A known Vietnamese hacker group has created malware in documents that appear related to Asean meetings and is targeting the Cambodian government, a cybersecurity firm said in a report this week.
The firm said it had detected traffic between IP addresses belonging to the government and the hackers’ server, but government officials on Friday cast doubt on the report and said they would investigate the authors’ intent.
In their report, researchers at cybersecurity firm Recorded Future’s Insikt Group said they had “discovered a new malware campaign targeting the Cambodian government.”
The report says the malware was traced to hacker group APT32, also known as OceanLotus, which Recorded Future as well as other cybersecurity organizations have designated as being Vietnam state-sponsored.
Two malware files were found, both with file names that look almost like Microsoft Word files. But they contain malicious programs that in one case opens communications to a “command and control,” or C2, server, the report says.
The researchers found traffic going to the hackers’ server. “Several IP addresses assigned to a Cambodian government organization [were found] regularly communicating with the APT32 C2 IP address,” the report says.
The report categorizes the malware as “advanced persistent threats” — meaning they remain on the infected computers to pass on information over a long period of time.
Ben Read, senior manager of analysis at cybersecurity firm FireEye’s Mandiant Threat Intelligence, said the malware seen to be targeting the Cambodian government was a “basic backdoor.”
“It would allow the attacker to profile a system it was on, download additional payloads and exfiltrate data. The type of information depends on the computer it is running on,” Read said.
The attack was consistent with what researchers had seen from APT32, he added.

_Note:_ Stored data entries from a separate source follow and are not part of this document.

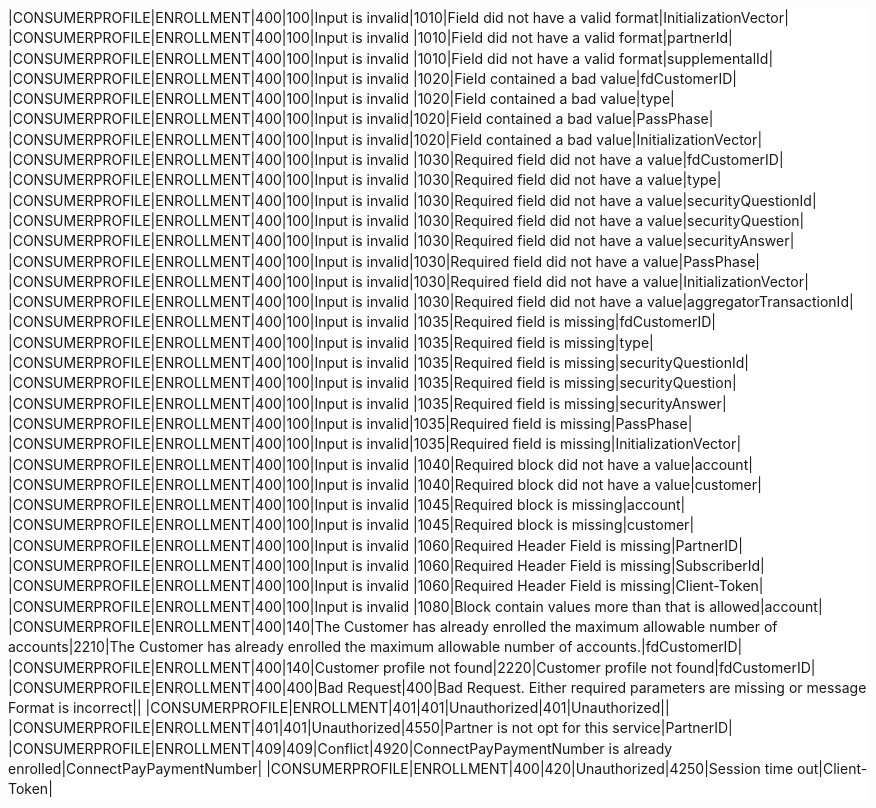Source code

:|CONSUMERPROFILE|ENROLLMENT|400|100|Input is invalid|1010|Field did not have a valid format|InitializationVector|
|CONSUMERPROFILE|ENROLLMENT|400|100|Input is invalid |1010|Field did not have a valid format|partnerId|
|CONSUMERPROFILE|ENROLLMENT|400|100|Input is invalid |1010|Field did not have a valid format|supplementalId|
|CONSUMERPROFILE|ENROLLMENT|400|100|Input is invalid |1020|Field contained a bad value|fdCustomerID|
|CONSUMERPROFILE|ENROLLMENT|400|100|Input is invalid |1020|Field contained a bad value|type|
|CONSUMERPROFILE|ENROLLMENT|400|100|Input is invalid|1020|Field contained a bad value|PassPhase|
|CONSUMERPROFILE|ENROLLMENT|400|100|Input is invalid|1020|Field contained a bad value|InitializationVector|
|CONSUMERPROFILE|ENROLLMENT|400|100|Input is invalid |1030|Required field did not have a value|fdCustomerID|
|CONSUMERPROFILE|ENROLLMENT|400|100|Input is invalid |1030|Required field did not have a value|type|
|CONSUMERPROFILE|ENROLLMENT|400|100|Input is invalid |1030|Required field did not have a value|securityQuestionId|
|CONSUMERPROFILE|ENROLLMENT|400|100|Input is invalid |1030|Required field did not have a value|securityQuestion|
|CONSUMERPROFILE|ENROLLMENT|400|100|Input is invalid |1030|Required field did not have a value|securityAnswer|
|CONSUMERPROFILE|ENROLLMENT|400|100|Input is invalid|1030|Required field did not have a value|PassPhase|
|CONSUMERPROFILE|ENROLLMENT|400|100|Input is invalid|1030|Required field did not have a value|InitializationVector|
|CONSUMERPROFILE|ENROLLMENT|400|100|Input is invalid |1030|Required field did not have a value|aggregatorTransactionId|
|CONSUMERPROFILE|ENROLLMENT|400|100|Input is invalid |1035|Required field is missing|fdCustomerID|
|CONSUMERPROFILE|ENROLLMENT|400|100|Input is invalid |1035|Required field is missing|type|
|CONSUMERPROFILE|ENROLLMENT|400|100|Input is invalid |1035|Required field is missing|securityQuestionId|
|CONSUMERPROFILE|ENROLLMENT|400|100|Input is invalid |1035|Required field is missing|securityQuestion|
|CONSUMERPROFILE|ENROLLMENT|400|100|Input is invalid |1035|Required field is missing|securityAnswer|
|CONSUMERPROFILE|ENROLLMENT|400|100|Input is invalid|1035|Required field is missing|PassPhase|
|CONSUMERPROFILE|ENROLLMENT|400|100|Input is invalid|1035|Required field is missing|InitializationVector|
|CONSUMERPROFILE|ENROLLMENT|400|100|Input is invalid |1040|Required block did not have a value|account|
|CONSUMERPROFILE|ENROLLMENT|400|100|Input is invalid |1040|Required block did not have a value|customer|
|CONSUMERPROFILE|ENROLLMENT|400|100|Input is invalid |1045|Required block is missing|account|
|CONSUMERPROFILE|ENROLLMENT|400|100|Input is invalid |1045|Required block is missing|customer|
|CONSUMERPROFILE|ENROLLMENT|400|100|Input is invalid |1060|Required Header Field is missing|PartnerID|
|CONSUMERPROFILE|ENROLLMENT|400|100|Input is invalid |1060|Required Header Field is missing|SubscriberId|
|CONSUMERPROFILE|ENROLLMENT|400|100|Input is invalid |1060|Required Header Field is missing|Client-Token|
|CONSUMERPROFILE|ENROLLMENT|400|100|Input is invalid |1080|Block contain values more than that is allowed|account|
|CONSUMERPROFILE|ENROLLMENT|400|140|The Customer has already enrolled the maximum allowable number of accounts|2210|The Customer has already enrolled the maximum allowable number of accounts.|fdCustomerID|
|CONSUMERPROFILE|ENROLLMENT|400|140|Customer profile not found|2220|Customer profile not found|fdCustomerID|
|CONSUMERPROFILE|ENROLLMENT|400|400|Bad Request|400|Bad Request. Either required parameters are missing or message Format is incorrect||
|CONSUMERPROFILE|ENROLLMENT|401|401|Unauthorized|401|Unauthorized||
|CONSUMERPROFILE|ENROLLMENT|401|401|Unauthorized|4550|Partner is not opt for this service|PartnerID|
|CONSUMERPROFILE|ENROLLMENT|409|409|Conflict|4920|ConnectPayPaymentNumber is already enrolled|ConnectPayPaymentNumber|
|CONSUMERPROFILE|ENROLLMENT|400|420|Unauthorized|4250|Session time out|Client-Token|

“We believe that this backdoor is unique to APT32, a cyber espionage group acting in support of the Vietnamese Government,” he said. “APT32 consistently targets Southeast Asian governments, for information that will give it an edge in diplomatic and strategic decision-making.”
At the time, the Vietnamese government denied that it was sponsoring the group.
“This accusation is unfounded,” Ngo Toan Thang, deputy spokesman for the Foreign Affairs Ministry said at a press conference in Hanoi. “Vietnam strictly prohibits cyberattacks targeting organizations and individuals in any form.”
Chea Pov, director of the Interior Ministry’s cybercrimes department, said he had seen the Insikt Group report but did not consider it a formal one as it was written in English, and it might be written only to attract interest.
“Sometimes, they just write and post on their page to get attention,” Pov said.
He added that he doubted the Cambodian government could be hacked because it had yet to set up a central data server and was still preparing its “e-government” digitization plan.
“Our government does not have a data center yet. How could it be hacked? What would they be hacking?” Pov asked.
He said his department would be looking into the report and its authors.
“We have seen it and we are studying and investigating whether it is true information or fake,” he said. “We are studying and investigating what intention they have.”
The ministry’s spokesperson, Khieu Sopheak, said he was not aware of the report, but noted that every country needed to be vigilant against cyberattacks.
Koy Kuong, spokesperson for the Foreign Affairs Ministry, and Vietnamese ambassador Vu Quang Minh did not answer questions. Recorded Future also has not responded to questions.
Previous cyberattacks on Cambodia found by researchers include the breach of several government and other entities around the 2018 elections, as well as the possible targeting of a freelance journalist covering the country’s politics.
Cybersecurity researchers FireEye said in July 2018 that the National Election Commission; ministries of interior, foreign affairs and finance; the Senate; an opposition lawmaker; civil society representatives; diplomats; and media organizations were compromised in attacks similar to those previously used by Chinese hackers.
Cambodian government servers also appeared to be compromised in 2017, according to Palo Alto Networks.
Updated at 9 a.m. with comment from FireEye.